Rewrite all of the records below, changing every "latitude" to "lat" and keeping everything else the same. Leave the pictures out of your answer.

[Dataset items]
..........
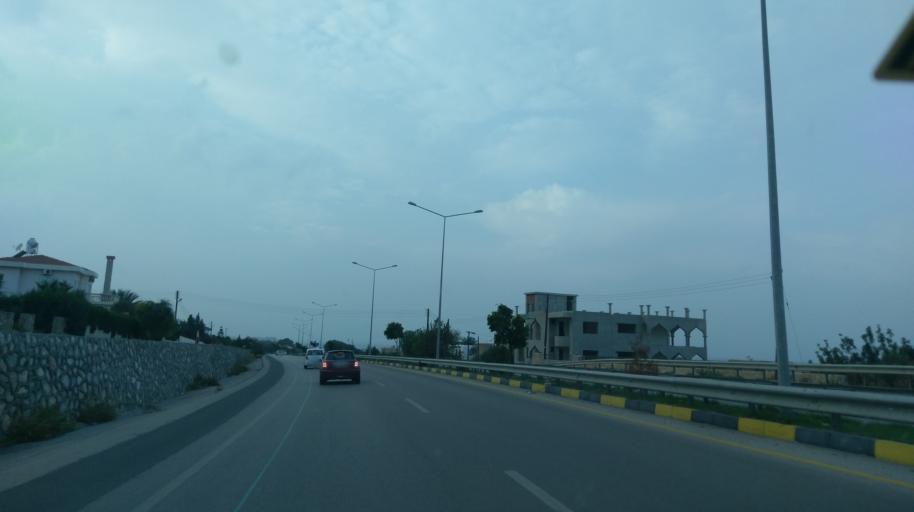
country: CY
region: Keryneia
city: Kyrenia
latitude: 35.3390
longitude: 33.2543
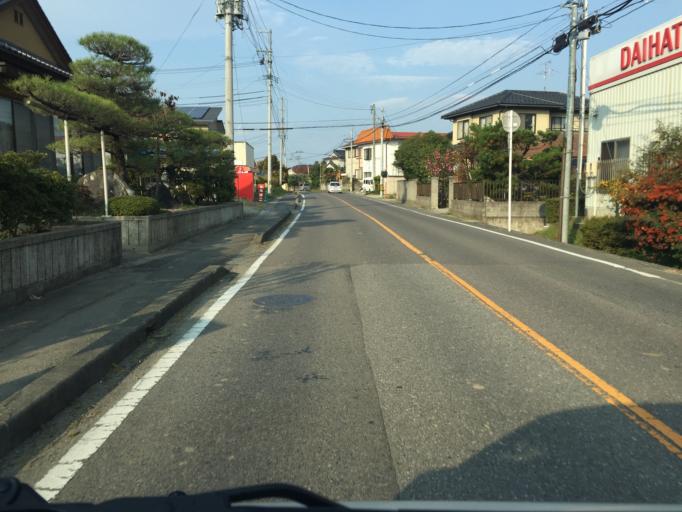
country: JP
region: Fukushima
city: Motomiya
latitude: 37.4963
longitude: 140.4023
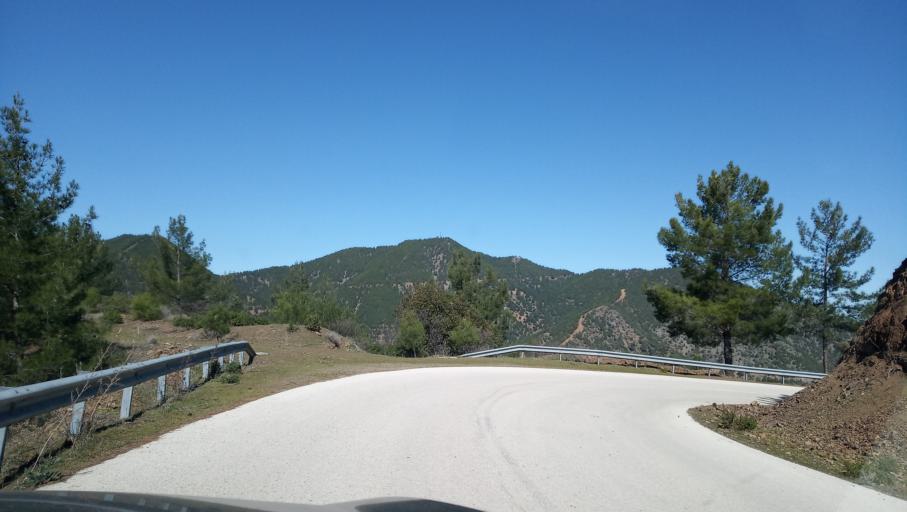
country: CY
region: Lefkosia
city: Lefka
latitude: 35.0645
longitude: 32.7435
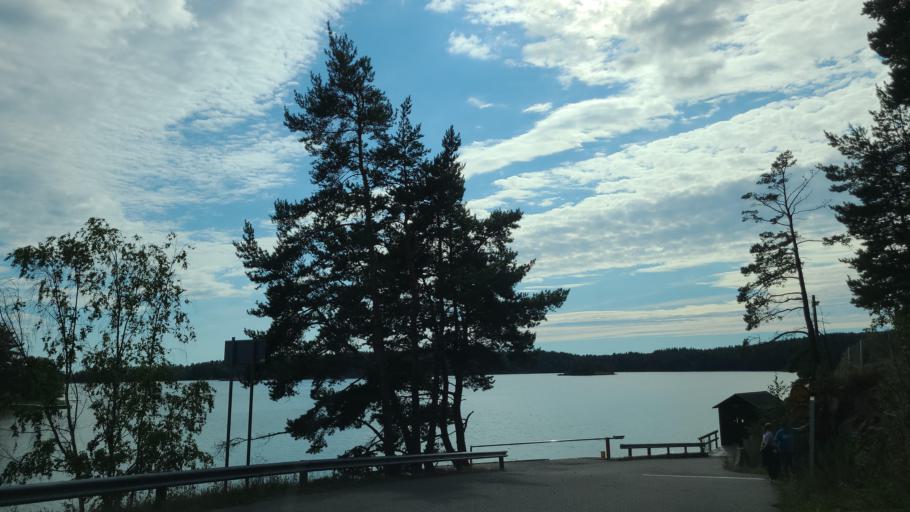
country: FI
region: Varsinais-Suomi
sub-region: Turku
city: Rymaettylae
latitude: 60.2859
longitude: 21.9696
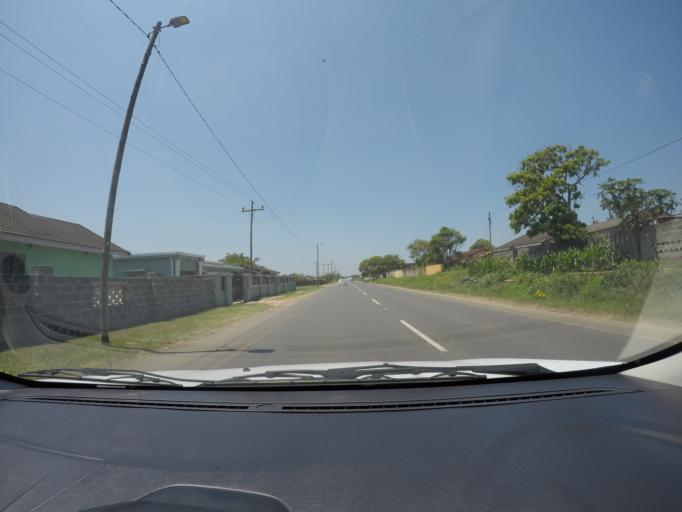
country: ZA
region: KwaZulu-Natal
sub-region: uThungulu District Municipality
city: eSikhawini
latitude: -28.8835
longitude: 31.8874
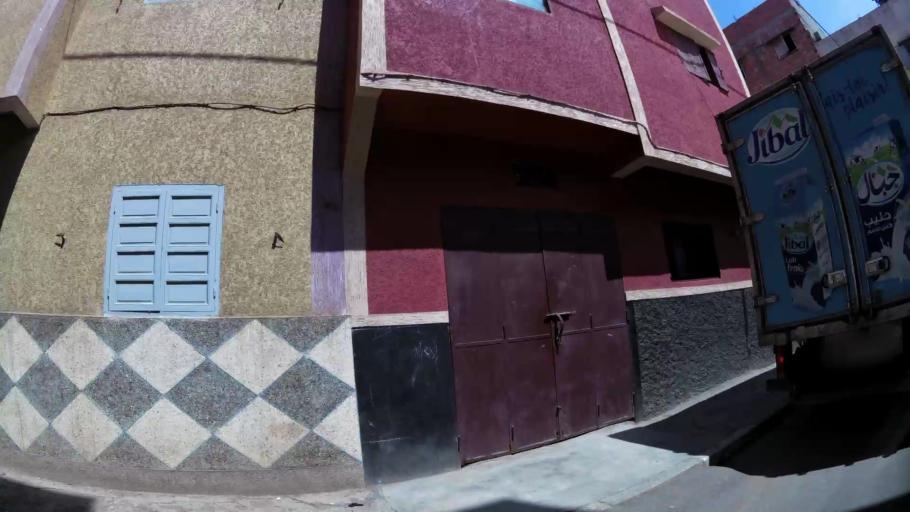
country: MA
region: Rabat-Sale-Zemmour-Zaer
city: Sale
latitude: 34.0656
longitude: -6.7838
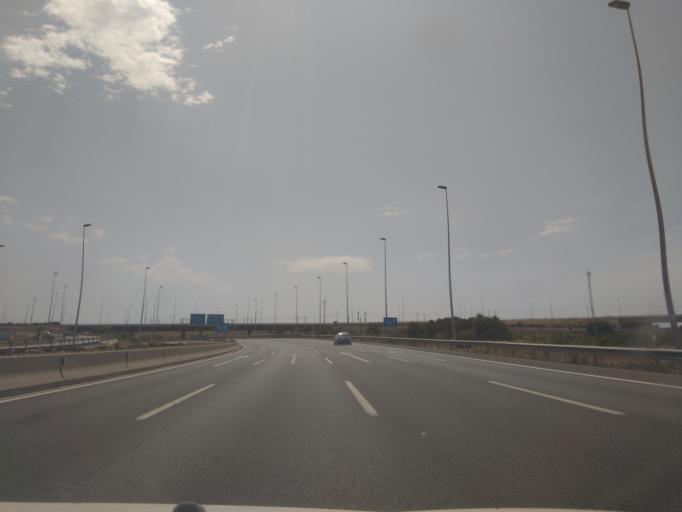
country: ES
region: Valencia
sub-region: Provincia de Valencia
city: Silla
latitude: 39.3514
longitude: -0.4277
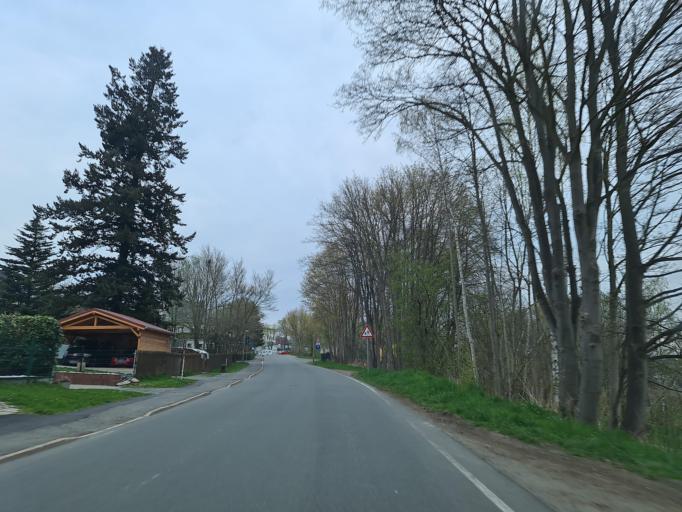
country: DE
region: Saxony
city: Falkenstein
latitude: 50.4731
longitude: 12.3750
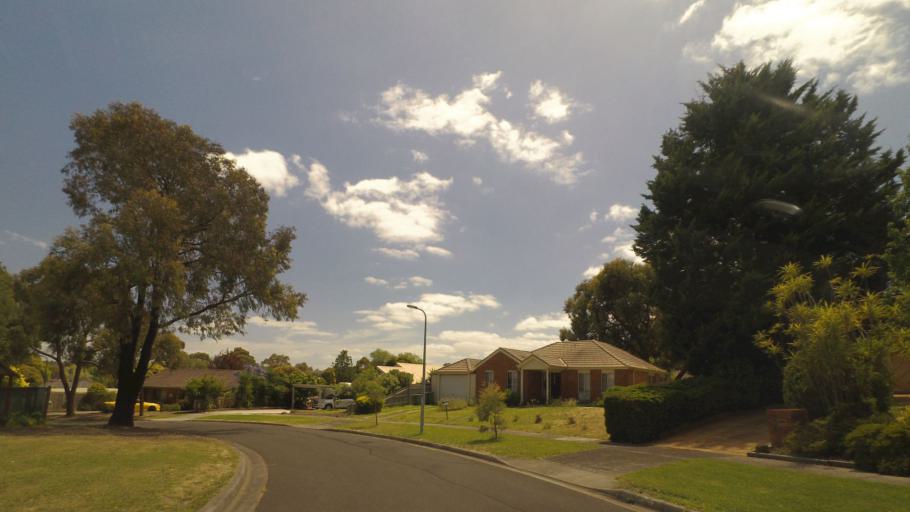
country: AU
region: Victoria
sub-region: Maroondah
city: Bayswater North
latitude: -37.8257
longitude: 145.2965
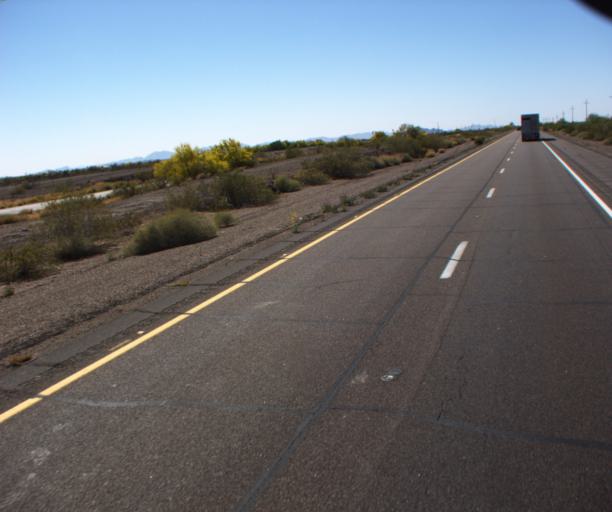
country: US
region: Arizona
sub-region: Maricopa County
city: Gila Bend
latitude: 32.8401
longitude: -113.3240
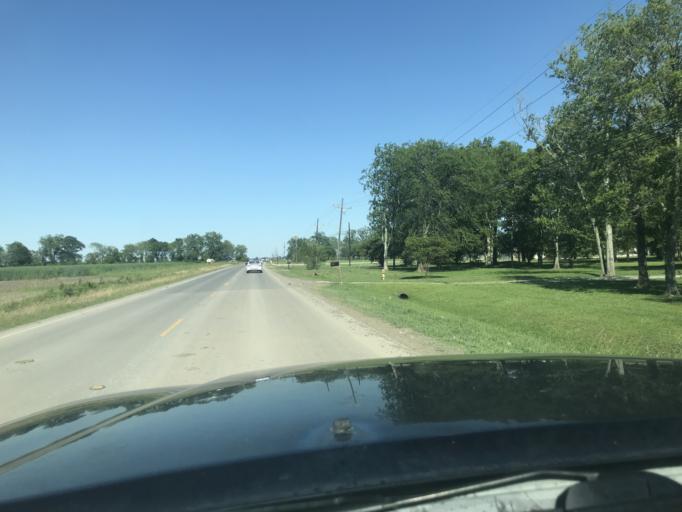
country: US
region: Louisiana
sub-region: West Baton Rouge Parish
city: Erwinville
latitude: 30.4688
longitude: -91.3264
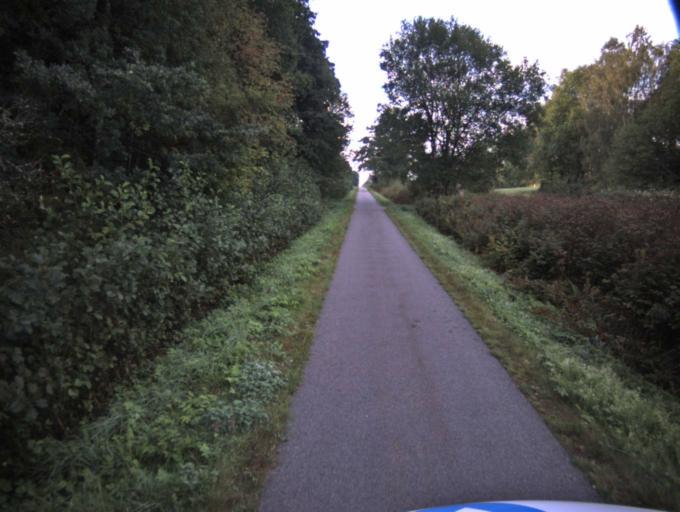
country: SE
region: Vaestra Goetaland
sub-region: Ulricehamns Kommun
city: Ulricehamn
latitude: 57.7679
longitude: 13.4011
..........
### [Task output]
country: CY
region: Keryneia
city: Kyrenia
lat: 35.3390
longitude: 33.2543
country: JP
region: Fukushima
city: Motomiya
lat: 37.4963
longitude: 140.4023
country: CY
region: Lefkosia
city: Lefka
lat: 35.0645
longitude: 32.7435
country: FI
region: Varsinais-Suomi
sub-region: Turku
city: Rymaettylae
lat: 60.2859
longitude: 21.9696
country: ZA
region: KwaZulu-Natal
sub-region: uThungulu District Municipality
city: eSikhawini
lat: -28.8835
longitude: 31.8874
country: MA
region: Rabat-Sale-Zemmour-Zaer
city: Sale
lat: 34.0656
longitude: -6.7838
country: ES
region: Valencia
sub-region: Provincia de Valencia
city: Silla
lat: 39.3514
longitude: -0.4277
country: DE
region: Saxony
city: Falkenstein
lat: 50.4731
longitude: 12.3750
country: AU
region: Victoria
sub-region: Maroondah
city: Bayswater North
lat: -37.8257
longitude: 145.2965
country: US
region: Arizona
sub-region: Maricopa County
city: Gila Bend
lat: 32.8401
longitude: -113.3240
country: US
region: Louisiana
sub-region: West Baton Rouge Parish
city: Erwinville
lat: 30.4688
longitude: -91.3264
country: SE
region: Vaestra Goetaland
sub-region: Ulricehamns Kommun
city: Ulricehamn
lat: 57.7679
longitude: 13.4011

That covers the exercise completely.